## TASK OBJECTIVE
Return each record word for word and omit the pictures.

[Page-level text extractions]

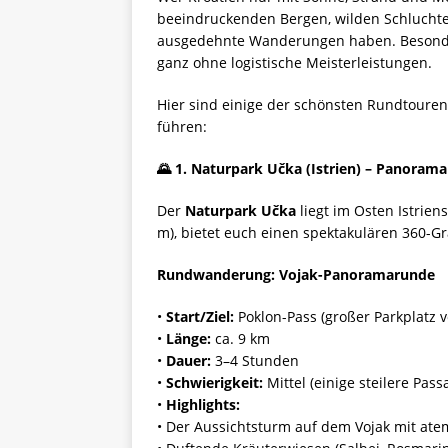
beeindruckenden Bergen, wilden Schluchten
ausgedehnte Wanderungen haben. Besonde
ganz ohne logistische Meisterleistungen.
Hier sind einige der schönsten Rundtoure
führen:
🌄
1. Naturpark Učka (Istrien) – Panorama
Der
Naturpark Učka
liegt im Osten Istrien
m), bietet euch einen spektakulären 360-Gr
Rundwanderung: Vojak-Panoramarunde
•
Start/Ziel:
Poklon-Pass (großer Parkplatz 
•
Länge:
ca. 9 km
•
Dauer:
3–4 Stunden
•
Schwierigkeit:
Mittel (einige steilere Pas
•
Highlights:
• Der Aussichtsturm auf dem Vojak mit at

## RESPONSE BELOW
beeindruckenden Bergen, wilden Schluchten
ausgedehnte Wanderungen haben. Besonde
ganz ohne logistische Meisterleistungen.
Hier sind einige der schönsten Rundtoure
führen:
🌄
1. Naturpark Učka (Istrien) – Panorama
Der
Naturpark Učka
liegt im Osten Istrien
m), bietet euch einen spektakulären 360-Gr
Rundwanderung: Vojak-Panoramarunde
•
Start/Ziel:
Poklon-Pass (großer Parkplatz 
•
Länge:
ca. 9 km
•
Dauer:
3–4 Stunden
•
Schwierigkeit:
Mittel (einige steilere Pas
•
Highlights:
• Der Aussichtsturm auf dem Vojak mit at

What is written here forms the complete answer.